En su primera jornada de la gira oficial que continuará en China y Barbados, la agenda se posó en el Kremlin. Allí se reunió con el mandatario ruso para fortalecer vínculos bilaterales e ir en búsqueda de financiamiento que le dé aire a las arcas nacionales en la misión de afrontar las erogaciones que significaría cerrar un acuerdo con el FMI. Sin embargo, al comienzo del cónclave Fernández dejó una serie de definiciones políticas. 

Tras plantear la necesidad de ir alejándose de la dependencia con Norteamérica, el Jefe de Estado subrayó que Argentina “tiene que abrirse camino a otros lados y me parece que Rusia tiene un lugar muy importante”.  En el mismo sentido, lamentó que “la economía argentina “dependa mucho” de la deuda que tiene con EE.UU, con el FMI y de la influencia que ese país en el Fondo. Asimismo, recordó que con la llegada de los Kirchner en 2003 se buscó “salir de ese corsé” y afianzó el planteo de que la intención es retomar ese camino. 

Y agregó, mirando fijo a Putin: “Yo quiero que usted tenga la certeza de que yo veo una gran oportunidad para que podamos avanzar. Y quiero que sepa que tiene en mí un amigo que quiere ver de qué modo podemos avanzar juntos”. 

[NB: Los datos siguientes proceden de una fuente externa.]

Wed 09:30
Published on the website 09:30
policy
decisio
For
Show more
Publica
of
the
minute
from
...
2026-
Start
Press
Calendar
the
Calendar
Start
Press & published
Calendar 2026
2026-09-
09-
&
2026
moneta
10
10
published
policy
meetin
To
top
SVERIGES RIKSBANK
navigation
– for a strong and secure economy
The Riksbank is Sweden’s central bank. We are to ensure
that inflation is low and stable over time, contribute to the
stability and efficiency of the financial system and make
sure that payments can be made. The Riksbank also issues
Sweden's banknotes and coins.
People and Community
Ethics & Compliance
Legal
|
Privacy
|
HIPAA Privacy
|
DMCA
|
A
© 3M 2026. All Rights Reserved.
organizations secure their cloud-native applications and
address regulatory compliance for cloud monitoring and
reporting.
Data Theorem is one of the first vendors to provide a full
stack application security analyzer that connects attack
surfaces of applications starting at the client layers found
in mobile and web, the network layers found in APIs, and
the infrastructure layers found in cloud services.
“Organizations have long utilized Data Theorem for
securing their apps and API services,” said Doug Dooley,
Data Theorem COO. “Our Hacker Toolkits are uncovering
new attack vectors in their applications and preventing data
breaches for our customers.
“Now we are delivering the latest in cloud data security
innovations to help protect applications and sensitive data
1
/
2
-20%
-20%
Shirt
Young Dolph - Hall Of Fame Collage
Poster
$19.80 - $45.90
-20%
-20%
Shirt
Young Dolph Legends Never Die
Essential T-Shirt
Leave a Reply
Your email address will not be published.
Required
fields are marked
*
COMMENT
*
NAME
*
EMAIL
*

Boom. Este planteo directo y efusivo al mandatario hizo eco entre los presentes en la sala y de inmediato se abrió un interrogante: cómo se leerá en el Fondo y la Casablanca en medio de las definiciones de las negociaciones. Si bien desde la Casa Rosada remarcan una y otra vez que el vínculo con Rusia y China no es un condicionante, la administración de Joe Biden mostró su descontento en diversas oportunidades sobre el avance de estos dos gigantes en las relaciones con Argentina. 

Incluso, otro dato relevante es que el encuentro se dio en una jornada clave para el conflicto en Ucrania, donde el ejército ruso desplegó tropas a la frontera y Estados Unidos respondió con una movilización en post de brindar auxilio a las fuerzas ucranianas ante un posible avance ruso. No obstante, la comunidad internacional confía en que pueda resolverse vía diplomática. 

A todo este escenario, se suma la crisis interna del Frente de Todos a raíz de la renuncia de Máximo Kirchner a la presidencia del bloque de diputados por el rechazo a un acuerdo con el Fondo. Asimismo, este movimiento impulsó a que el Presidente de la Nación y el ministro de Economía, Martín Guzmán, remarquen que “nadie celebra” tener que acordar un plan de pagos con el FMI pero era “el mejor” trato que se pudo acordar.  

Este episodio es una muestra de la compleja posición en la que se encuentra el Gobierno nacional. Tironeado, por un lado,  por la presión política del kirchnerismo sobre fortalecer la mirada al este y, por otro, la necesidad coyuntural de mostrarse pragmáticos con el Fondo. No obstante, los recientes gestos diplomáticos de la Casa Rosada no son buenas señales para el Acuerdo.